On 14/07/2020 10:47, Chris Wilson wrote:
We are using the i915_request.lock to serialise adding an execution
callback with __i915_request_submit. However, if we use an atomic
llist_add to serialise multiple waiters and then check to see if the
request is already executing, we can remove the irq-spinlock.

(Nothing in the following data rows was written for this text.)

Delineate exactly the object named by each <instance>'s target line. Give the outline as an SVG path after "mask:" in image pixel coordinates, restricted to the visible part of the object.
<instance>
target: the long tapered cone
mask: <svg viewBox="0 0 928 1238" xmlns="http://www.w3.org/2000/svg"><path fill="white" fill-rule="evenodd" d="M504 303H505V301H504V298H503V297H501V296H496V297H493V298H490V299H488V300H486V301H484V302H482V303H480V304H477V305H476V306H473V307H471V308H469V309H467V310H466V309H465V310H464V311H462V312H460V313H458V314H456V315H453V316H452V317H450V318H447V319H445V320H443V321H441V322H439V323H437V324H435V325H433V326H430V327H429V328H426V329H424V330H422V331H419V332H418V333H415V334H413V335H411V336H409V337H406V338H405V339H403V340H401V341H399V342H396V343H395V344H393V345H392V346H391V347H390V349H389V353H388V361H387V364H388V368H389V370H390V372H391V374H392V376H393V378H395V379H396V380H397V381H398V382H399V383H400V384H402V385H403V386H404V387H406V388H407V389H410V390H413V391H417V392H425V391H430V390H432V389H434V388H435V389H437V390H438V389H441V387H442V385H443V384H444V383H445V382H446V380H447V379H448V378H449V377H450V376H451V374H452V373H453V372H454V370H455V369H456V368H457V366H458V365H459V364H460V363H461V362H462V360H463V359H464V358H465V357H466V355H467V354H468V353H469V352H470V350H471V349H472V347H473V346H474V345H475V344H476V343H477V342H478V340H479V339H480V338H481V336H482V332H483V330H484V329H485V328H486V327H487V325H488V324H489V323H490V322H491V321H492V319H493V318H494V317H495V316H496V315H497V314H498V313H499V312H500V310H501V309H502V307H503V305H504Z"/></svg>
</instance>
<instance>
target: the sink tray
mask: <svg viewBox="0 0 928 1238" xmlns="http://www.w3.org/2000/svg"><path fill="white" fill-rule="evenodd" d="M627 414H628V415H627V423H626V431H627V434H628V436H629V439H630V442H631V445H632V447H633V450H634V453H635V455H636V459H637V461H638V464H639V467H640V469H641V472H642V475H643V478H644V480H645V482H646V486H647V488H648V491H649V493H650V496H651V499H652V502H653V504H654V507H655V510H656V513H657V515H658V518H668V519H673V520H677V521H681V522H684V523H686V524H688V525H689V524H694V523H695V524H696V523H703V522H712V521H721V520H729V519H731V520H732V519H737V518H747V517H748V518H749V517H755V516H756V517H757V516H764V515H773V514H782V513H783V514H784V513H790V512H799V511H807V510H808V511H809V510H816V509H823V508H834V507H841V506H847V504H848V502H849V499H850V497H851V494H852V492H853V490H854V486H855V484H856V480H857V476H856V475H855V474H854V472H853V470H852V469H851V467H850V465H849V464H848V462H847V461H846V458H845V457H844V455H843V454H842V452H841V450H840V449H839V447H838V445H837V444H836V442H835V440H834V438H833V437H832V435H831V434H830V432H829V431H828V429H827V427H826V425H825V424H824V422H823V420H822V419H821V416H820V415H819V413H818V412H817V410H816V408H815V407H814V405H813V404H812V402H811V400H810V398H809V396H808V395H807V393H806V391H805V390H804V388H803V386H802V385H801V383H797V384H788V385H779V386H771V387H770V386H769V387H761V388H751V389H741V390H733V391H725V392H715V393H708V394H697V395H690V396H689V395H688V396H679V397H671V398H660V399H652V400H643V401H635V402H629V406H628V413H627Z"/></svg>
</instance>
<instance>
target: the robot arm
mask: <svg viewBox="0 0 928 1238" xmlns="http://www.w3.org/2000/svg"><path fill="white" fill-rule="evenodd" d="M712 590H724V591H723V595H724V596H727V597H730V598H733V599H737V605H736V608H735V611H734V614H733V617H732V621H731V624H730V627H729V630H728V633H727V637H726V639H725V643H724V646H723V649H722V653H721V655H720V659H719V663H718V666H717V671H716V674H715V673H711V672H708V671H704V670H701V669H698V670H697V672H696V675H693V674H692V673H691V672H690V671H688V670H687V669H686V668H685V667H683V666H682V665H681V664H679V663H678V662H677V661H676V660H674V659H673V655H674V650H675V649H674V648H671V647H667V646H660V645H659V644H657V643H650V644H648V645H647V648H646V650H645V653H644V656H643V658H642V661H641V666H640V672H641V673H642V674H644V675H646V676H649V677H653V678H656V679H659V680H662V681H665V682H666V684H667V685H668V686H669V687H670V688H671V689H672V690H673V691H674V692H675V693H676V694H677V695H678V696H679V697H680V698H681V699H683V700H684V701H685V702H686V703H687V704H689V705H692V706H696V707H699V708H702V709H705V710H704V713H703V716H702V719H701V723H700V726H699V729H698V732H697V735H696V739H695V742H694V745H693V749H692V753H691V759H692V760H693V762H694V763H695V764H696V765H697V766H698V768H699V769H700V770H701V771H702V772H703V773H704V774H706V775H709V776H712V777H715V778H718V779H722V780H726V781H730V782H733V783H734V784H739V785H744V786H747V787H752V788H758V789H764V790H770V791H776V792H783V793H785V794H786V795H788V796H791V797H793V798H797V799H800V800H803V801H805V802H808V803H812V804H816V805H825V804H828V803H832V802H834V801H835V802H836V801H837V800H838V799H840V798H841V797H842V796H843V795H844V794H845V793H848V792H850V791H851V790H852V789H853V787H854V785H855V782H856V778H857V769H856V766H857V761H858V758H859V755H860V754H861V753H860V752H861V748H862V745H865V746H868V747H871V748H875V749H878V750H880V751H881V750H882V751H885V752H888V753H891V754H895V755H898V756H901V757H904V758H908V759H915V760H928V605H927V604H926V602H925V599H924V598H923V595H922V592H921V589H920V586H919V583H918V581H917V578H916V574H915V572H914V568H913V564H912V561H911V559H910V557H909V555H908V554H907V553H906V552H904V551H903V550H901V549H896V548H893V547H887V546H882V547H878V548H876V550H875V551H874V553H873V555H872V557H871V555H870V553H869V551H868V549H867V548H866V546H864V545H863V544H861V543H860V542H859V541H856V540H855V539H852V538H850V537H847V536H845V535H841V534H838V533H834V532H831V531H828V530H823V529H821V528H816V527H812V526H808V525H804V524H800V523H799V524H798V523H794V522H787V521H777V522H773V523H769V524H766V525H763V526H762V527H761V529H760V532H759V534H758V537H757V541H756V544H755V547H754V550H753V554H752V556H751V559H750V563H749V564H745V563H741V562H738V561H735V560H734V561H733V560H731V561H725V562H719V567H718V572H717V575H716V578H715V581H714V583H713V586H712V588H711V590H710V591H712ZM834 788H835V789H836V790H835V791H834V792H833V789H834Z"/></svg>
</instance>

Fixes: 1d9221e9d395 ("drm/i915: Skip signaling a signaled request")
Signed-off-by: Chris Wilson <chris@xxxxxxxxxxxxxxxxxx>
Cc: Tvrtko Ursulin <tvrtko.ursulin@xxxxxxxxx>
---
   drivers/gpu/drm/i915/i915_request.c | 38 +++++++----------------------
   1 file changed, 9 insertions(+), 29 deletions(-)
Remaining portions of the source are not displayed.